*Listed entries*:

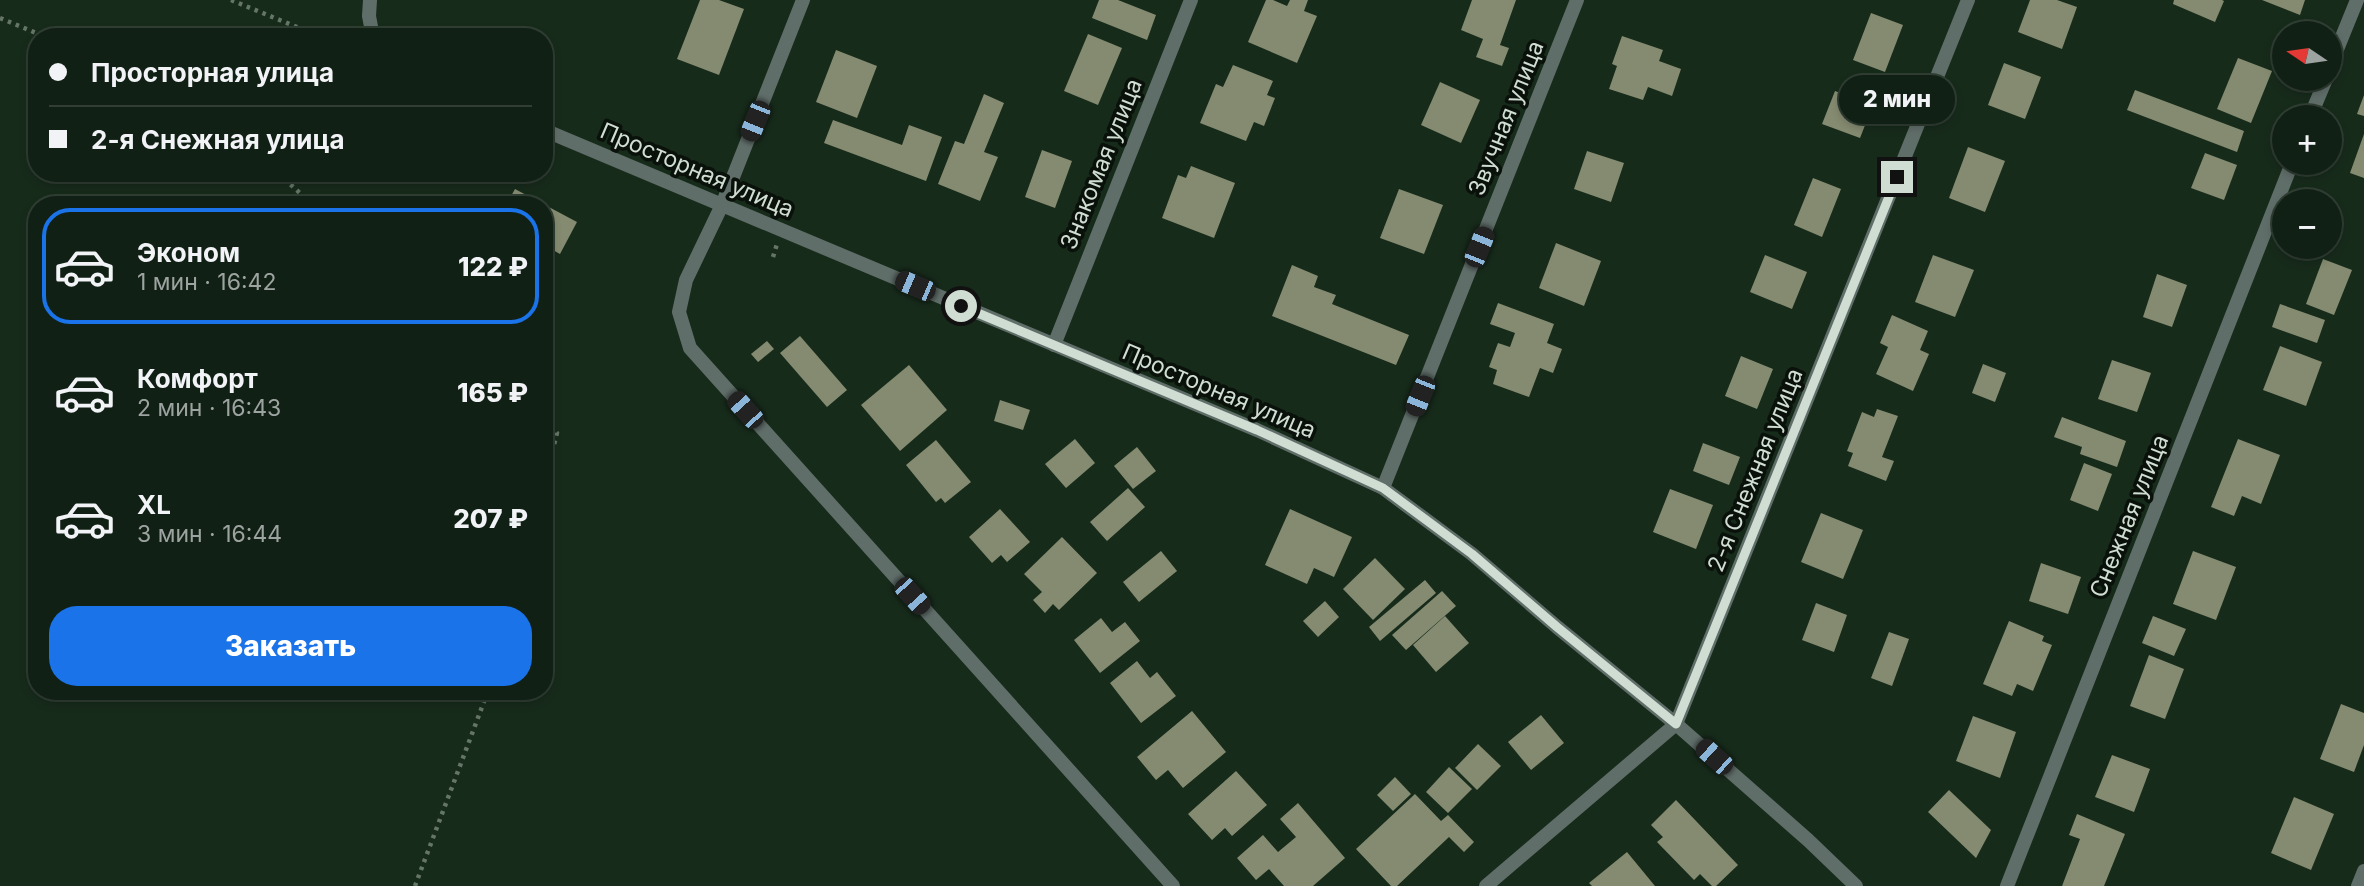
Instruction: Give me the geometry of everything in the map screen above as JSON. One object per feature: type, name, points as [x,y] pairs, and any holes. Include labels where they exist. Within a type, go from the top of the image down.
[{"type":"street","points":[[370,0],[371,28]]},
{"type":"street","points":[[803,0],[722,205],[686,280],[679,312],[690,348],[1173,886]]},
{"type":"street","name":"Знакомая улица","points":[[1054,345],[1191,0]]},
{"type":"street","name":"Звучная улица","points":[[1383,488],[1577,0]]},
{"type":"street","name":"2-я Снежная улица","points":[[1486,886],[1676,724],[1968,0]]},
{"type":"street","points":[[2342,37],[2357,0]]},
{"type":"street","name":"Просторная улица","points":[[553,134],[1257,430],[1383,488],[1472,554],[1676,724],[1856,886]]},
{"type":"street","name":"Снежная улица","points":[[2007,886],[2287,175]]},
{"type":"street","points":[[2358,886],[2364,871]]},
{"type":"path","points":[[231,0],[299,28]]},
{"type":"path","points":[[0,18],[28,30]]},
{"type":"path","points":[[288,182],[303,196]]},
{"type":"path","points":[[553,429],[558,433],[553,451]]},
{"type":"path","points":[[415,886],[485,700]]},
{"type":"building","points":[[700,0],[719,0],[744,9],[719,75],[677,59]]},
{"type":"building","points":[[1099,0],[1118,0],[1156,15],[1147,40],[1092,18]]},
{"type":"building","points":[[1266,0],[1287,6],[1290,0],[1308,0],[1304,11],[1317,16],[1297,63],[1248,42]]},
{"type":"building","points":[[1472,0],[1516,0],[1500,45],[1509,48],[1502,66],[1476,57],[1483,39],[1461,30]]},
{"type":"building","points":[[2030,0],[2057,0],[2077,7],[2062,49],[2018,32]]},
{"type":"building","points":[[2174,0],[2224,1],[2215,22],[2173,4]]},
{"type":"building","points":[[2262,0],[2305,0],[2300,15]]},
{"type":"building","points":[[1871,13],[1903,25],[1885,72],[1853,60]]},
{"type":"building","points":[[1088,34],[1122,48],[1098,105],[1064,91]]},
{"type":"building","points":[[1622,36],[1663,50],[1659,61],[1681,69],[1672,96],[1648,87],[1643,100],[1609,89],[1617,66],[1612,64]]},
{"type":"building","points":[[836,50],[877,66],[857,118],[816,102]]},
{"type":"building","points":[[2238,58],[2272,71],[2251,123],[2217,109]]},
{"type":"building","points":[[2004,63],[2041,77],[2025,119],[1988,105]]},
{"type":"building","points":[[1233,65],[1273,81],[1267,95],[1275,98],[1264,126],[1254,122],[1246,141],[1200,123],[1216,84],[1223,87]]},
{"type":"building","points":[[1440,82],[1480,100],[1461,143],[1421,125]]},
{"type":"building","points":[[2135,90],[2244,131],[2237,152],[2127,110]]},
{"type":"building","points":[[1835,91],[1873,105],[1860,138],[1822,124]]},
{"type":"building","points":[[984,94],[1004,103],[984,152],[998,157],[980,201],[938,184],[955,141],[964,144]]},
{"type":"building","points":[[2364,95],[2364,116],[2357,114]]},
{"type":"building","points":[[833,120],[902,145],[909,125],[942,137],[926,181],[824,143]]},
{"type":"building","points":[[2364,134],[2364,178],[2350,173]]},
{"type":"building","points":[[1968,147],[2005,161],[1985,212],[1949,198]]},
{"type":"building","points":[[1042,150],[1072,161],[1055,208],[1025,197]]},
{"type":"building","points":[[1587,151],[1624,163],[1611,202],[1574,189]]},
{"type":"building","points":[[2205,153],[2237,165],[2224,200],[2191,188]]},
{"type":"building","points":[[1191,166],[1235,183],[1214,238],[1162,218],[1178,175],[1186,178]]},
{"type":"building","points":[[1813,178],[1841,189],[1822,237],[1794,225]]},
{"type":"building","points":[[515,189],[528,196],[511,196]]},
{"type":"building","points":[[1399,189],[1443,205],[1424,254],[1380,238]]},
{"type":"building","points":[[553,209],[577,222],[560,254],[553,250]]},
{"type":"building","points":[[1556,243],[1601,261],[1584,306],[1539,288]]},
{"type":"building","points":[[1765,255],[1807,272],[1792,309],[1750,292]]},
{"type":"building","points":[[1933,255],[1974,270],[1955,317],[1915,302]]},
{"type":"building","points":[[2323,259],[2352,270],[2334,315],[2306,304]]},
{"type":"building","points":[[1292,265],[1318,276],[1314,287],[1336,295],[1332,304],[1409,335],[1396,365],[1272,316]]},
{"type":"building","points":[[2157,274],[2187,285],[2172,327],[2143,317]]},
{"type":"building","points":[[1498,303],[1554,324],[1547,343],[1562,349],[1553,373],[1540,368],[1529,397],[1493,384],[1497,370],[1489,367],[1498,343],[1510,347],[1515,333],[1490,324]]},
{"type":"building","points":[[2280,304],[2325,320],[2317,343],[2272,327]]},
{"type":"building","points":[[1892,315],[1928,331],[1920,350],[1929,354],[1913,391],[1876,374],[1888,347],[1880,343]]},
{"type":"building","points":[[800,336],[847,390],[827,407],[780,353]]},
{"type":"building","points":[[767,341],[774,349],[758,362],[751,354]]},
{"type":"building","points":[[2280,346],[2322,362],[2306,406],[2263,390]]},
{"type":"building","points":[[1741,356],[1773,369],[1757,409],[1725,396]]},
{"type":"building","points":[[2112,360],[2151,373],[2137,412],[2098,399]]},
{"type":"building","points":[[1983,364],[2006,373],[1995,402],[1972,393]]},
{"type":"building","points":[[909,365],[947,410],[900,451],[861,405]]},
{"type":"building","points":[[1000,400],[1030,410],[1023,430],[994,421]]},
{"type":"building","points":[[1877,409],[1898,416],[1882,457],[1894,461],[1886,481],[1848,466],[1853,453],[1847,451],[1862,412],[1874,417]]},
{"type":"building","points":[[2062,417],[2126,441],[2117,467],[2080,454],[2082,447],[2054,437]]},
{"type":"building","points":[[1075,439],[1095,463],[1066,488],[1045,464]]},
{"type":"building","points":[[2238,439],[2280,455],[2261,504],[2242,496],[2234,516],[2211,507]]},
{"type":"building","points":[[936,440],[971,482],[945,503],[941,498],[936,502],[906,465]]},
{"type":"building","points":[[1703,443],[1740,457],[1729,485],[1693,471]]},
{"type":"building","points":[[1137,447],[1156,471],[1133,489],[1114,466]]},
{"type":"building","points":[[2084,463],[2112,474],[2098,511],[2070,500]]},
{"type":"building","points":[[1128,488],[1145,507],[1107,541],[1090,522]]},
{"type":"building","points":[[1670,489],[1713,505],[1696,549],[1653,532]]},
{"type":"building","points":[[1000,509],[1030,542],[1007,562],[1001,555],[992,563],[969,537]]},
{"type":"building","points":[[1290,509],[1352,537],[1334,577],[1314,568],[1307,584],[1265,565]]},
{"type":"building","points":[[1821,513],[1863,530],[1843,579],[1801,562]]},
{"type":"building","points":[[1062,537],[1097,573],[1059,610],[1053,604],[1045,613],[1033,600],[1042,592],[1024,574]]},
{"type":"building","points":[[1161,551],[1177,571],[1139,602],[1123,582]]},
{"type":"building","points":[[2193,551],[2236,567],[2216,620],[2173,604]]},
{"type":"building","points":[[1375,558],[1405,589],[1373,620],[1343,589]]},
{"type":"building","points":[[2041,563],[2081,577],[2068,614],[2029,601]]},
{"type":"building","points":[[1425,580],[1436,593],[1380,641],[1369,627]]},
{"type":"building","points":[[1442,591],[1456,606],[1406,650],[1392,635]]},
{"type":"building","points":[[1325,601],[1339,617],[1318,637],[1303,621]]},
{"type":"building","points":[[1816,603],[1847,615],[1834,652],[1802,640]]},
{"type":"building","points":[[1445,616],[1469,643],[1436,672],[1413,645]]},
{"type":"building","points":[[2153,616],[2186,629],[2174,656],[2142,643]]},
{"type":"building","points":[[1101,618],[1112,632],[1125,622],[1140,641],[1100,673],[1074,640]]},
{"type":"building","points":[[2009,621],[2044,636],[2042,641],[2052,645],[2033,691],[2017,684],[2012,696],[1983,684]]},
{"type":"building","points":[[1889,632],[1909,639],[1892,686],[1871,678]]},
{"type":"building","points":[[2149,655],[2184,669],[2165,719],[2130,706]]},
{"type":"building","points":[[1137,661],[1150,678],[1157,672],[1176,696],[1141,723],[1110,683]]},
{"type":"building","points":[[2341,704],[2364,713],[2364,745],[2354,772],[2320,759]]},
{"type":"building","points":[[1192,711],[1226,752],[1183,788],[1168,770],[1156,780],[1137,757]]},
{"type":"building","points":[[1541,715],[1564,743],[1531,770],[1508,742]]},
{"type":"building","points":[[1973,716],[2016,732],[2000,778],[1956,761]]},
{"type":"building","points":[[1478,744],[1501,766],[1477,790],[1455,768]]},
{"type":"building","points":[[2112,755],[2150,769],[2134,812],[2095,797]]},
{"type":"building","points":[[1449,767],[1472,789],[1448,813],[1426,792]]},
{"type":"building","points":[[1236,771],[1267,805],[1232,836],[1225,828],[1212,840],[1188,814]]},
{"type":"building","points":[[1395,777],[1411,794],[1393,811],[1377,795]]},
{"type":"building","points":[[1949,790],[1991,830],[1976,858],[1928,812]]},
{"type":"building","points":[[1415,794],[1441,821],[1448,815],[1474,842],[1464,852],[1449,837],[1397,886],[1391,886],[1356,849]]},
{"type":"building","points":[[2294,797],[2334,814],[2311,870],[2271,853]]},
{"type":"building","points":[[1676,800],[1738,865],[1716,886],[1712,886],[1700,874],[1694,880],[1657,842],[1663,837],[1651,825]]},
{"type":"building","points":[[1298,803],[1345,858],[1313,886],[1284,886],[1269,869],[1256,880],[1237,858],[1263,835],[1278,852],[1296,837],[1280,819]]},
{"type":"building","points":[[2077,814],[2125,834],[2104,886],[2062,886],[2080,839],[2069,835]]},
{"type":"building","points":[[1627,852],[1655,886],[1592,886],[1589,883]]},
{"type":"route","points":[[961,306],[1257,430],[1383,488],[1472,554],[1676,724],[1897,177]]}]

*Task goal*: Search the entries for the word "name". Copy every line where it occurs.

*Solution to the exercise*:
Instruction: Give me the geometry of everything in the map screen above as JSON. One object per feature: type, name, points as [x,y] pairs, and any holes. Include labels where they exist. Within a type, go from the top of the image down.
{"type":"street","name":"Знакомая улица","points":[[1054,345],[1191,0]]},
{"type":"street","name":"Звучная улица","points":[[1383,488],[1577,0]]},
{"type":"street","name":"2-я Снежная улица","points":[[1486,886],[1676,724],[1968,0]]},
{"type":"street","name":"Просторная улица","points":[[553,134],[1257,430],[1383,488],[1472,554],[1676,724],[1856,886]]},
{"type":"street","name":"Снежная улица","points":[[2007,886],[2287,175]]},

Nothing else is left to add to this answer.